The real estate sales process is often more challenging than sellers first anticipate — partly because of the confusing real estate terms used in the industry.
If you’re thinking about selling your home, we’ve made a list of the seven most commonly used real estate terms. Understanding these key real estate terms for sellers to know will help to ensure selling your home is as straightforward as possible.
“Closing costs” is one of the most dreaded real estate terms in the sales process. Put simply, closing costs are the expenses that sellers and buyers face on closing day. For sellers, closing costs include fees such as title insurance, taxes, real estate commission, loan pre-payment penalties (if applicable), and any other related settlement costs. As a seller, you should expect your closing costs to range anywhere from 8% to 10%. Additionally, it’s important to note that sellers’ closing costs can vary widely, depending on whether you offer seller concessions and use a real estate agent.
The decision of whether to sell your home is often heavily dependent on the amount of equity you have. Ideally, when you decide to list your home, you should have enough equity to cover your closing costs and put a down payment on a new home. Subtracting any outstanding loan or liens on your home from its market value will give you your equity amount.
A purchase contingency is a condition that must be met before a home can close. Most purchase contingencies rely on the home or the buyer meeting certain situations. For example, if the buyer adds an appraisal contingency into the contract, your home must appraise for the price stated; otherwise, the buyer can walk away from the deal.

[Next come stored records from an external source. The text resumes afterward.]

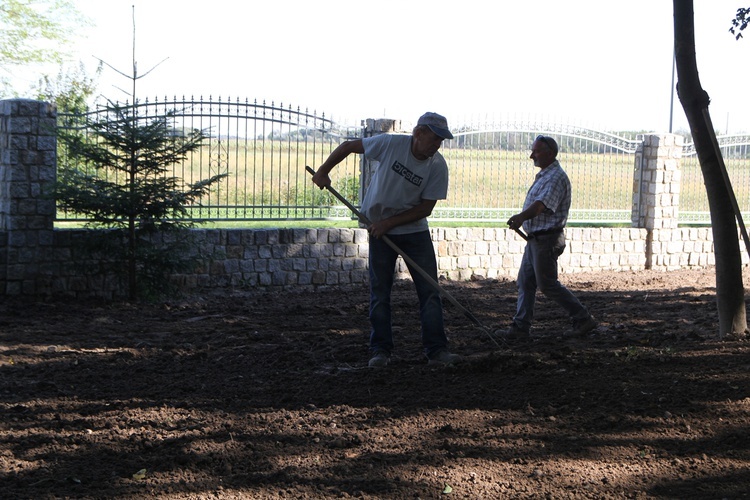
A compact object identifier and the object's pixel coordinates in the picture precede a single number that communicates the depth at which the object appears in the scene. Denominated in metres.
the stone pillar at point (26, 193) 9.66
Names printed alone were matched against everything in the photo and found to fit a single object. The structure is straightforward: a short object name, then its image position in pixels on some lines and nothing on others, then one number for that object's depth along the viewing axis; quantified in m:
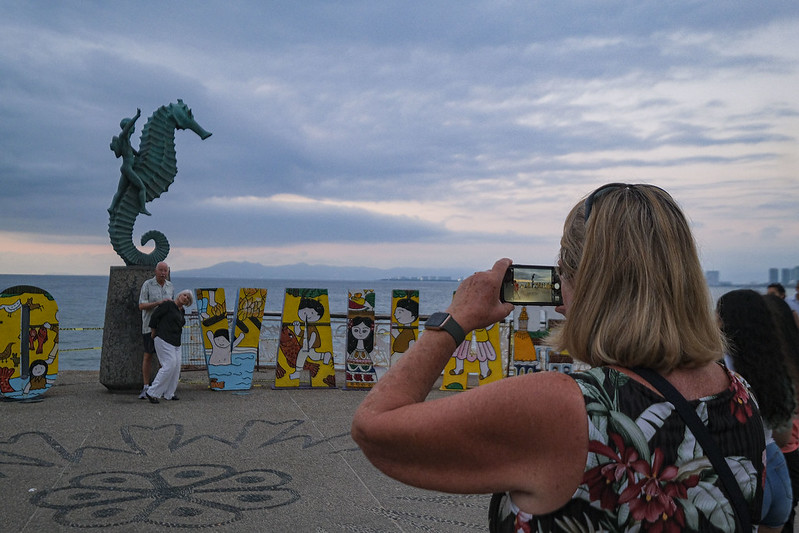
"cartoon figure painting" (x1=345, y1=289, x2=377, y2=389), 11.51
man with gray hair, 10.06
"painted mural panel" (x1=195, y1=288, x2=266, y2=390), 11.00
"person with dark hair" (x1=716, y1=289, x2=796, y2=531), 3.42
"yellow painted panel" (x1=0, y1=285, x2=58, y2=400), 9.63
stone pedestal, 10.34
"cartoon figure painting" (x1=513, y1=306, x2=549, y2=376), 11.84
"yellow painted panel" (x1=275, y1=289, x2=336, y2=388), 11.34
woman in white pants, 9.81
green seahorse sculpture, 10.88
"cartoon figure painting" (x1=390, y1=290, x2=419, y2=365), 11.84
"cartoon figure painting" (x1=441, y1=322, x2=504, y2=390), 11.56
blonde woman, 1.28
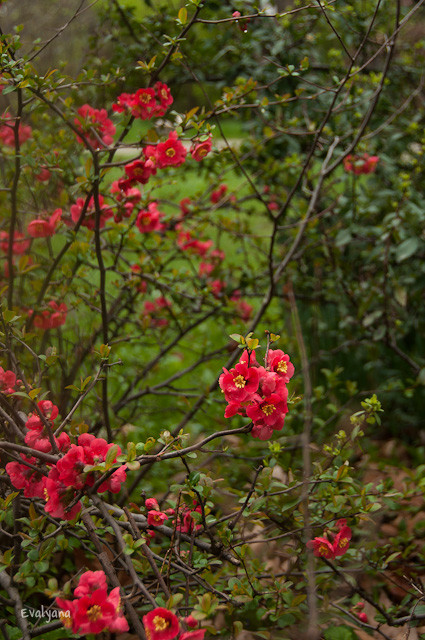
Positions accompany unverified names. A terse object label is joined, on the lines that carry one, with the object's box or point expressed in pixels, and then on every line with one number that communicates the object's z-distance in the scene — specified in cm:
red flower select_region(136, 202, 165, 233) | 169
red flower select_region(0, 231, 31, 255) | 175
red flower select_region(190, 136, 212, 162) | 132
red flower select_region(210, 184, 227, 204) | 246
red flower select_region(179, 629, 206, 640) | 77
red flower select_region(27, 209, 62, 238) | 152
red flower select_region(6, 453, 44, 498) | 104
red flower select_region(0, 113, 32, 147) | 185
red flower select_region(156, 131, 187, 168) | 133
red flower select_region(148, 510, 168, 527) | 102
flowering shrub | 101
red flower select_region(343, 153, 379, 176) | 211
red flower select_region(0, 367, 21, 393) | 112
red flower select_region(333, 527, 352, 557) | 114
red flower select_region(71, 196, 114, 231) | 154
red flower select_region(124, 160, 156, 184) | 135
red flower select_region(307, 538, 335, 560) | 111
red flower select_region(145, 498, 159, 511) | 108
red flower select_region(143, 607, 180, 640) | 78
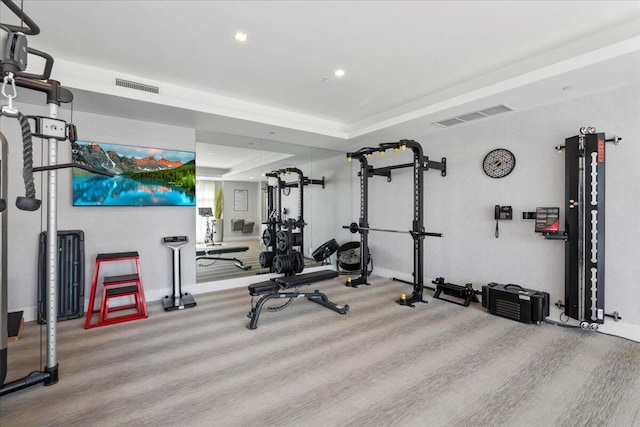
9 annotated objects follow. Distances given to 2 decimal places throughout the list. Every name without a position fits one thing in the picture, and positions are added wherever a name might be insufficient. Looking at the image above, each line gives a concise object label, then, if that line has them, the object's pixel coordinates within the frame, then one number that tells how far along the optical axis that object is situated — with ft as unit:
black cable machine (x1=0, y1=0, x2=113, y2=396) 5.29
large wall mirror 15.88
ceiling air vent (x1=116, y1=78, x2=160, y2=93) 10.81
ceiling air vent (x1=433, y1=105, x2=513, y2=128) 12.22
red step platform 11.08
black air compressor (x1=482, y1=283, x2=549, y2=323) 11.10
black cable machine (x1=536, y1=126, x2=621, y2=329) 10.12
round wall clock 12.85
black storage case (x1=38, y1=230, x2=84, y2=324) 11.33
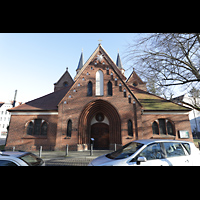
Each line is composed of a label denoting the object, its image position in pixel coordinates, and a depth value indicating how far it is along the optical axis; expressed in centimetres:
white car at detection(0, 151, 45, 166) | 370
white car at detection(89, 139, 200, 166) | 400
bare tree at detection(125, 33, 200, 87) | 671
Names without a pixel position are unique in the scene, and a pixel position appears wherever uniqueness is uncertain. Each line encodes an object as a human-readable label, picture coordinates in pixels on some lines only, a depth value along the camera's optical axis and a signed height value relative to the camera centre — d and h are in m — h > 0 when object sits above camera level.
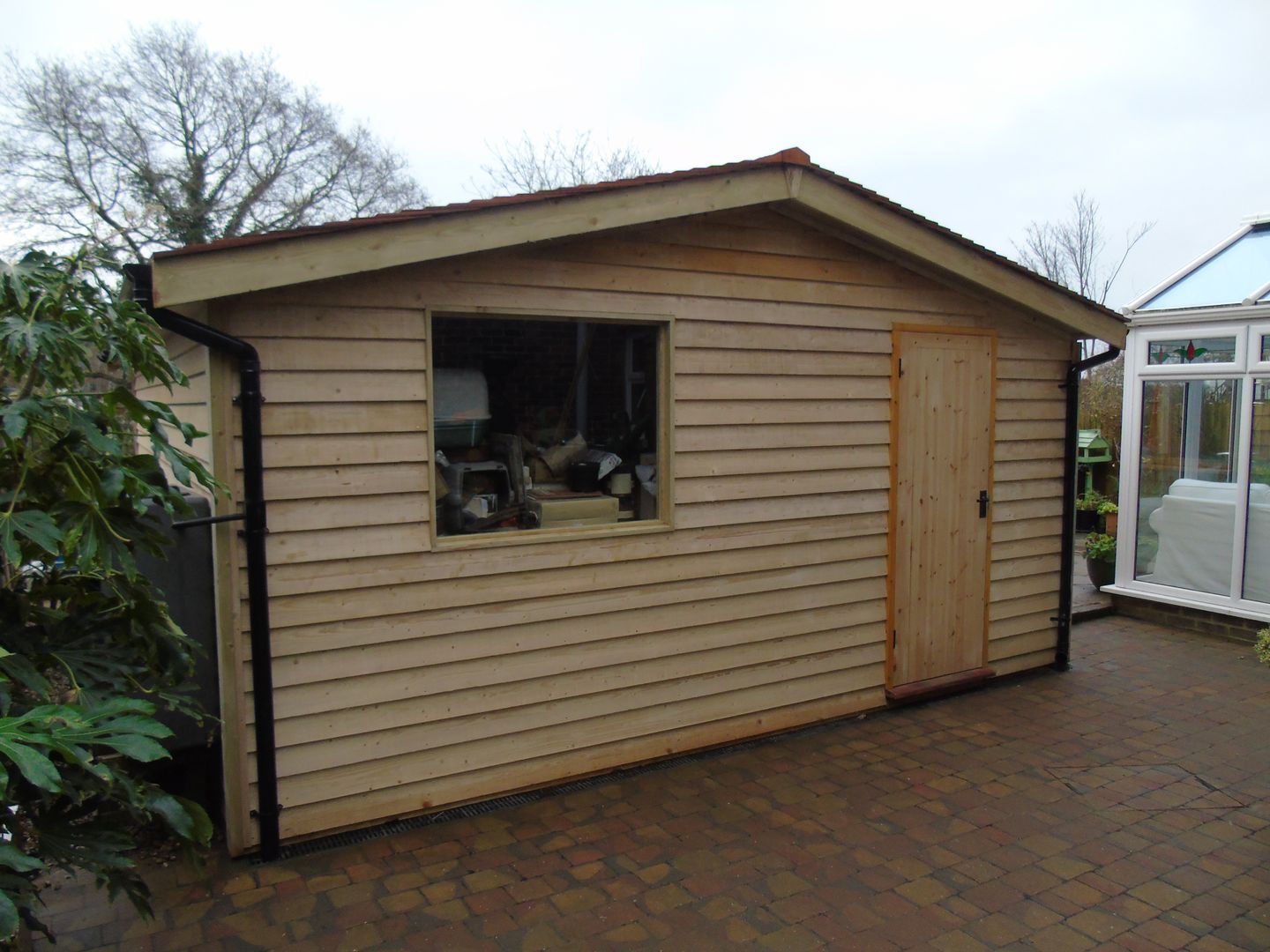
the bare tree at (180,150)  18.41 +6.62
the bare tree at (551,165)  20.55 +6.23
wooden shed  3.50 -0.26
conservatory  6.53 -0.10
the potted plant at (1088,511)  10.05 -1.05
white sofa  6.55 -0.89
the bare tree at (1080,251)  21.05 +4.24
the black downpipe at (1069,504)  5.96 -0.55
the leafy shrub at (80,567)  2.07 -0.39
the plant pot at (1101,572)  7.77 -1.32
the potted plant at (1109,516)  8.62 -0.91
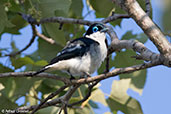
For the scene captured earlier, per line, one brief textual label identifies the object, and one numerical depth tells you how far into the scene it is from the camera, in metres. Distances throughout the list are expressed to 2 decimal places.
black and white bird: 6.92
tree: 4.32
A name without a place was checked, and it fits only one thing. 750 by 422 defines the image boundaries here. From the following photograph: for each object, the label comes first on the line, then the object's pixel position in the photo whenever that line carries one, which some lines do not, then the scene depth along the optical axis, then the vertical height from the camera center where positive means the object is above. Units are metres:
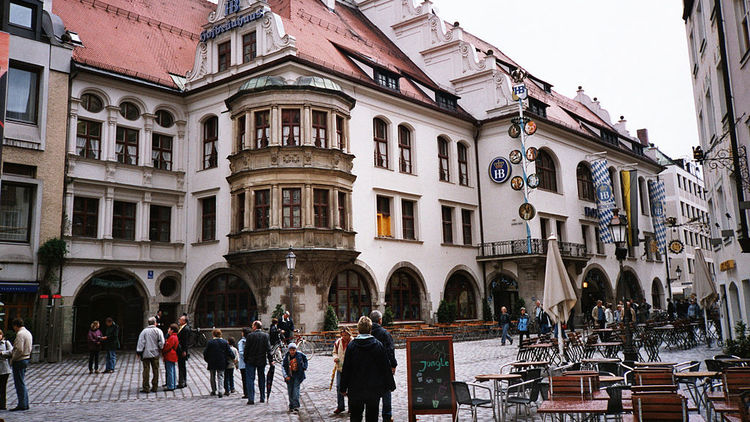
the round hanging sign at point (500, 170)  35.72 +7.88
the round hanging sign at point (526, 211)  34.34 +5.31
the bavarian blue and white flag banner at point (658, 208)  49.44 +7.70
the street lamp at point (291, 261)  23.75 +2.11
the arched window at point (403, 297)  30.83 +0.88
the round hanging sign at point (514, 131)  35.12 +9.82
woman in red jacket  15.08 -0.83
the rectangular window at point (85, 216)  27.38 +4.66
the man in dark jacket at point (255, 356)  12.74 -0.73
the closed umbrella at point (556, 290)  14.98 +0.48
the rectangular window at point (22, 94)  25.12 +9.22
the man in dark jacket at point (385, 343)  9.85 -0.45
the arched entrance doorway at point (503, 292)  35.81 +1.11
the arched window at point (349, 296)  28.14 +0.92
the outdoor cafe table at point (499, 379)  9.82 -1.07
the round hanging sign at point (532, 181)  34.53 +6.98
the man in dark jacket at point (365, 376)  7.48 -0.70
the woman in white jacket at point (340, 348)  11.73 -0.57
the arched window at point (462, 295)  34.27 +0.98
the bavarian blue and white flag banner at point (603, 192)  41.97 +7.56
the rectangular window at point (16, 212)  24.66 +4.48
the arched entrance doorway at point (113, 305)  27.70 +0.88
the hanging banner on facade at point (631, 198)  33.94 +6.25
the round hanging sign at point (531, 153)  34.82 +8.50
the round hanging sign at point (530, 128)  34.72 +9.87
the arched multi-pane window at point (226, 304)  28.36 +0.77
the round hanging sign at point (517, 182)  34.84 +6.95
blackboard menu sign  9.37 -0.89
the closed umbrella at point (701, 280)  22.70 +0.92
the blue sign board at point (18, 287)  23.88 +1.51
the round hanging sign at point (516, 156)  35.22 +8.45
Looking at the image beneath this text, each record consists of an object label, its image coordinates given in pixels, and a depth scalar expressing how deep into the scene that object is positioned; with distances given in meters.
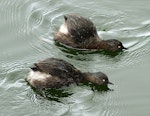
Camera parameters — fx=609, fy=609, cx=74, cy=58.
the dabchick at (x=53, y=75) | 10.12
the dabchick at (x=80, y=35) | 11.39
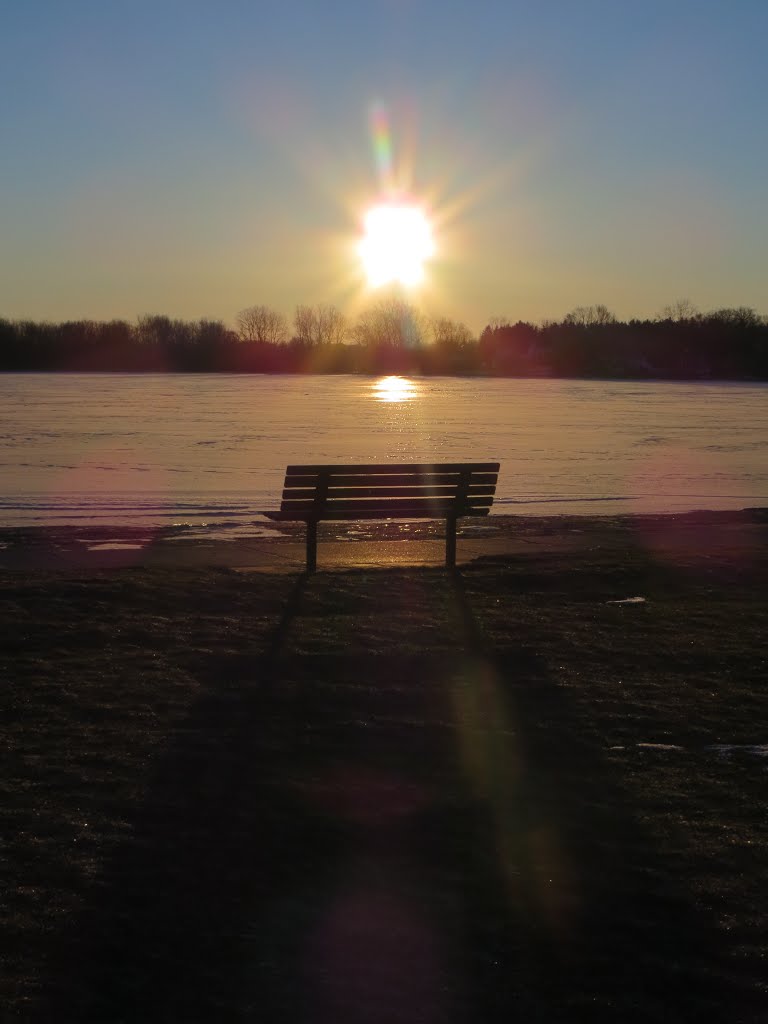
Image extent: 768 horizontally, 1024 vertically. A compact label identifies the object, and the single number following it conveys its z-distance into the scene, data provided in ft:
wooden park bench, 31.01
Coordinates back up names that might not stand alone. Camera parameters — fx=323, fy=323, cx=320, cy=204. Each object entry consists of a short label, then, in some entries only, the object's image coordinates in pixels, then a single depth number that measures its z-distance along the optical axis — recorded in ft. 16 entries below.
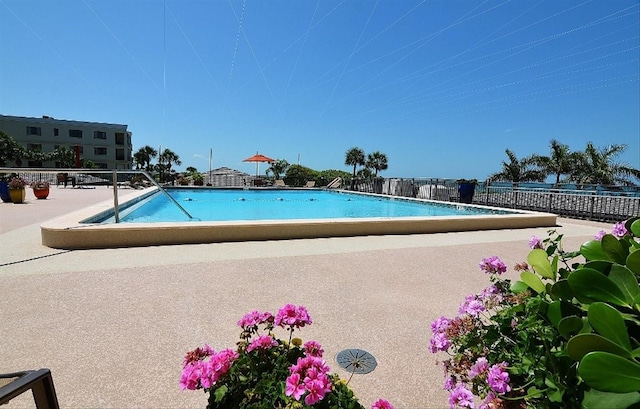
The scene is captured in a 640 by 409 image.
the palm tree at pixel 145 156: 155.07
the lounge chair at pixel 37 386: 3.04
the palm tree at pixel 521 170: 85.09
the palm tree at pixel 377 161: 119.44
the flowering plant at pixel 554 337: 2.00
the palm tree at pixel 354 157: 118.70
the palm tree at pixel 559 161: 77.76
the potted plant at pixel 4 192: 32.19
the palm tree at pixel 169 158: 152.76
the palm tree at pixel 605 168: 65.92
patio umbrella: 69.05
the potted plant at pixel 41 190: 35.54
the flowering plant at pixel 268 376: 3.06
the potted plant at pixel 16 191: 31.24
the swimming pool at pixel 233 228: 15.25
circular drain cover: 6.45
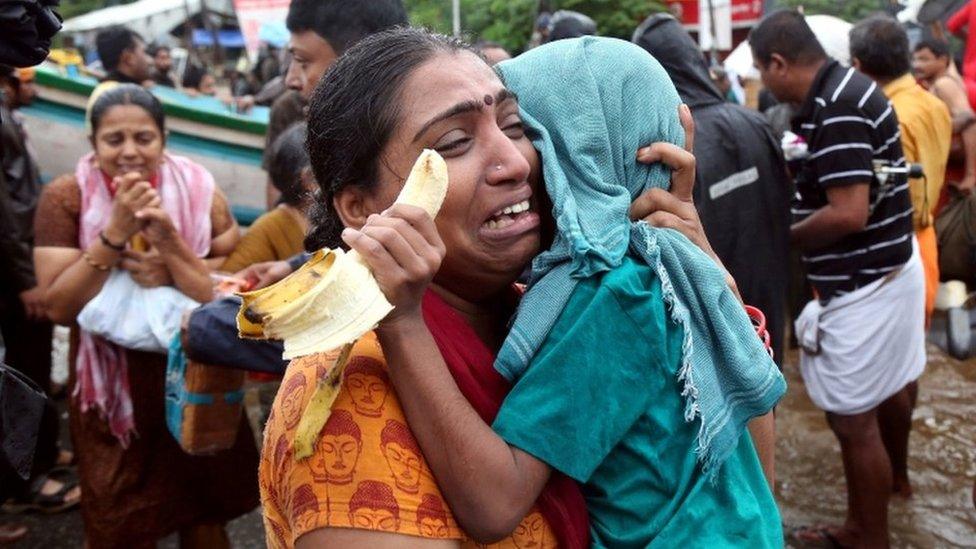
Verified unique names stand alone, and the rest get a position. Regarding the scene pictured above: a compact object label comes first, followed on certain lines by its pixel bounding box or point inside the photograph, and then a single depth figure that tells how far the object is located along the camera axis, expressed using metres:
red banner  11.70
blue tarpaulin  27.08
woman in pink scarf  3.26
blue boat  7.32
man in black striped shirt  3.70
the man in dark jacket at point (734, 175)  3.34
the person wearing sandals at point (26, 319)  4.77
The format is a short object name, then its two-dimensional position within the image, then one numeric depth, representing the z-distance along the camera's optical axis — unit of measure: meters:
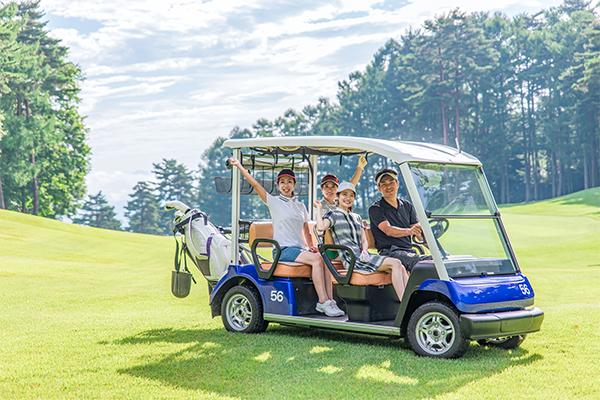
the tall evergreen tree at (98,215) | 81.31
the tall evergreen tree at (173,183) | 85.38
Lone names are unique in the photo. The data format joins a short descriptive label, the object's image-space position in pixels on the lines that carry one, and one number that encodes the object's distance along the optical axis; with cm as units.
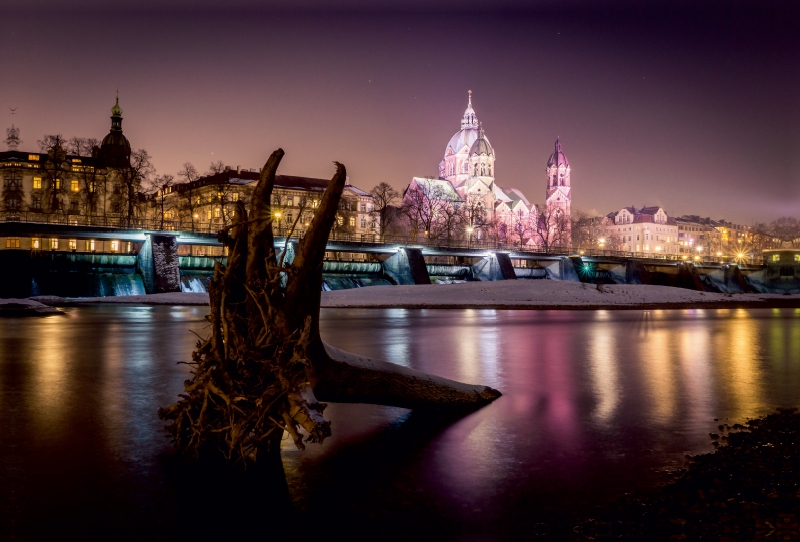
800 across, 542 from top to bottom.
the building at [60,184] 8406
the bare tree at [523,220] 17525
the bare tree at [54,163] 7806
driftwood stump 780
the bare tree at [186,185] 9075
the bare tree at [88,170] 7964
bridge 5797
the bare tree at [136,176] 7788
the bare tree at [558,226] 13675
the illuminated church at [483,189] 17962
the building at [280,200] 9975
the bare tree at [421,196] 11022
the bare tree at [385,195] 11662
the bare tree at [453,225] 11725
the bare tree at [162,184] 8525
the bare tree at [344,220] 10050
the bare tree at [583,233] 16738
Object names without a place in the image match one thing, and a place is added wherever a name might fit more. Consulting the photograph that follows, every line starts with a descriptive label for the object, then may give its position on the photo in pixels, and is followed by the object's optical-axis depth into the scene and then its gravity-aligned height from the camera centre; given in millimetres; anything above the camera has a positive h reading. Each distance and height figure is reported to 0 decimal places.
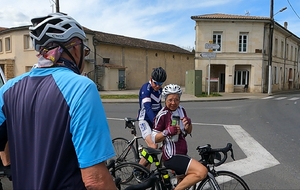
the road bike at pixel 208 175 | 3038 -1132
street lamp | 25633 +3674
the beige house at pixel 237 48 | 27812 +2927
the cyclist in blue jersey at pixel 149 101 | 3992 -368
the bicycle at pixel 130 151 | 4492 -1235
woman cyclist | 2951 -758
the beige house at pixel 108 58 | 28828 +2226
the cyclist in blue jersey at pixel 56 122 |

Generally, offers with fewer contingencies are cleaner and more likely to close, as there aren’t as many hurdles to overcome to close.
Cash offers are self-explanatory — the buyer is willing to pay cash for your house. Many real estate investors pay cash for homes as it makes their offer more competitive. When paying in cash, the buyer is typically able to close faster because they don’t have to wait on a lender to approve the purchase.
A conventional loan is the most common type of home loan and is not backed by a government agency. Buyers who secure conventional loans tend to have more funds to close or a good credit score. It is important to determine how the buyer is financing their purchase when considering offers on your property.
FHA loans are a type of loan that is insured by the federal government. With an FHA loan, the government guarantees that the lenders won’t incur any losses should the borrower default on their loan repayments. FHA loans have other benefits for borrowers, like requiring a lower down payment and lower credit score. However, it’s important for sellers to know that FHA loans have minimum property standards to protect lenders. Areas of the home, such as the roof, electrical system, water heater, and property access, must be safe and livable.
With technology making it easier than ever before to sell you home, iBuyer’s have started to change the real estate landscape. An iBuyer is a company that offers to buy your home as-is, quickly, and for cash. Many sellers find iBuyer companies attractive because they remove the burden of marketing your home and finding a buyer. In addition, iBuyers are often able to close in as little as a few weeks, making them a great option if you need a speedy sale.